24 janvier 2012
C’était un premier objectif. Redevenir champion de Bretagne du lancer du poids. Il l’est, au moins en salle, depuis dimanche. Thomas Quentel est né à Concarneau il y a 33 ans. Son métier l’a emmené en région parisienne et il a lancé pour plusieurs clubs là-bas avant de s’installer à Nantes.
"Battre le record de Bretagne"
Mais le Finistère lui manquait tant et, tout en vivant toujours à Nantes, il a pris une licence au Pays de Landerneau Athlétisme cette année. "Je voudrais redevenir régulier au-dessus des 17 m et battre, un jour, le record de Bretagne", lance cette armoire à glace de 1,93 m pour 118 kg.
Pour l’heure, avec un jet de son poids de sept kilos à 18,20 m, il détient celui du département. Il lui faudra passer au-delà des 18,91 m. "Physiquement, j’en suis capable, c’est l’aspect technique qui fera la différence. Il y a encore du boulot", sourit-il. "D’ici deux ou trois ans, peut-être ?" Dimanche dernier, il l’a emporté avec 16,28 m.
Six sélections en équipe de France
Pas de Jeux olympiques en vue pour cet ancien champion de France junior, dont les six sélections en équipe de France remontent à plus de dix ans. Mais de beaux objectifs tout de même, avec un atout : "Je lance en rotation, comme on lance le disque. Aux Etats-Unis, cela se pratique énormément mais en France, c’est très méconnu encore. Je suis l’un des très rares à le faire. On part de dos, on fait un tour et boum ! Cela donne plus de vitesse et on exploite mieux ses qualités physiques".
Interventions musclées dans les manifs
Des qualités qui lui sont très utiles aussi dans son activité professionnelle. "Comme policier, j’interviens dans des opérations musclées", dit-il. "Les manifestations, les bagarres, etc. Ce qui m’a fait choisir ce métier, c’est l’adrénaline, le fait qu’il n’y a pas de routine. Et puis il y a un esprit de cohésion avec les collègues. Un peu comme dans des sports collectifs, oui, comme le rugby, que j’aime bien et que j’ai un peu pratiqué à Quimper étant plus jeune".

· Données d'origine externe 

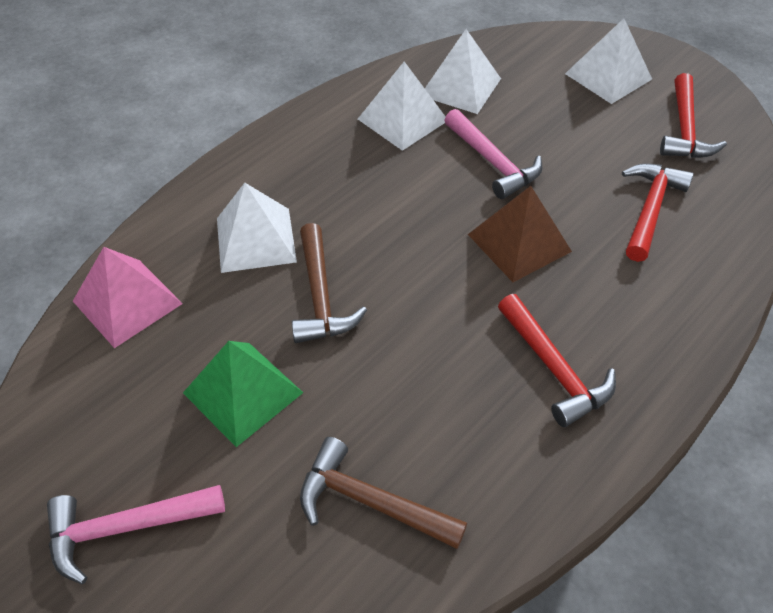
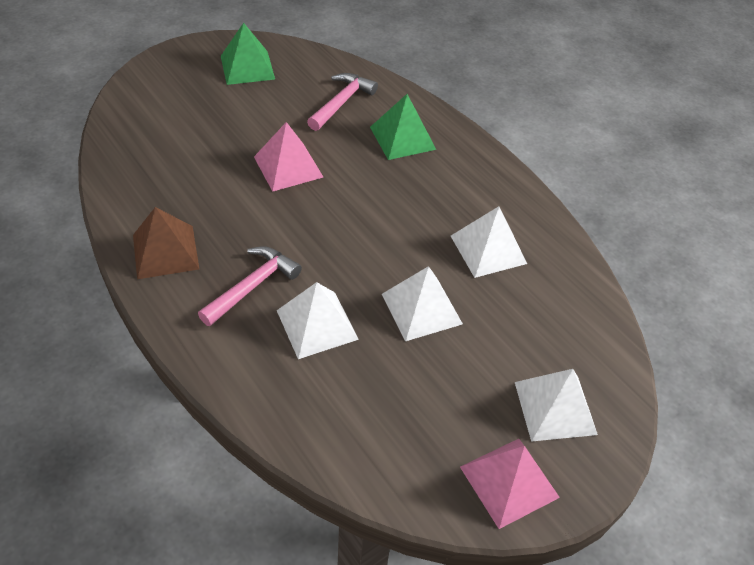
brown hammer: 2 -> 0
green pyramid: 1 -> 2
pink pyramid: 1 -> 2
red hammer: 3 -> 0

"Mais on sait qu’on n’est pas aimé… On fait avec. Les gens nous remercient parfois, plus tard… On leur rend service même s’ils ne s’en rendent pas forcément compte sur le moment". Autant dire que lorsqu’il voit des images de manifs à la télé, Thomas a un regard particulier sur les gardiens de la paix et sur les événements. "Les pavés ? C’est plutôt nous qui les prenons !"
"Du mal à faire confiance"
Cet homme calme, réfléchi, qui se définit comme introverti, a des choses à dire… "J’aime les gens humbles, honnêtes et j’ai du mal à en trouver et à faire confiance. Peut-être aussi que dans ma profession, on voit souvent la face sombre de l’être humain. Le sport et la famille aident à déconnecter".Il estime aussi, par ailleurs, qu’il faudrait davantage de contrôles antidopage, notamment dans sa discipline, souvent suspectée.
C’est à Sandrine et à leurs enfants Chloé (cinq ans) et Arthur (trois ans) que Thomas consacre l'essentiel de son temps libre. Sachant que, pour le reste, avec ses heures de travail plus la quinzaine qu’il consacre chaque semaine à l’entraînement (lancers, musculation, parfois la nuit dans son garage), il est déjà bien pris.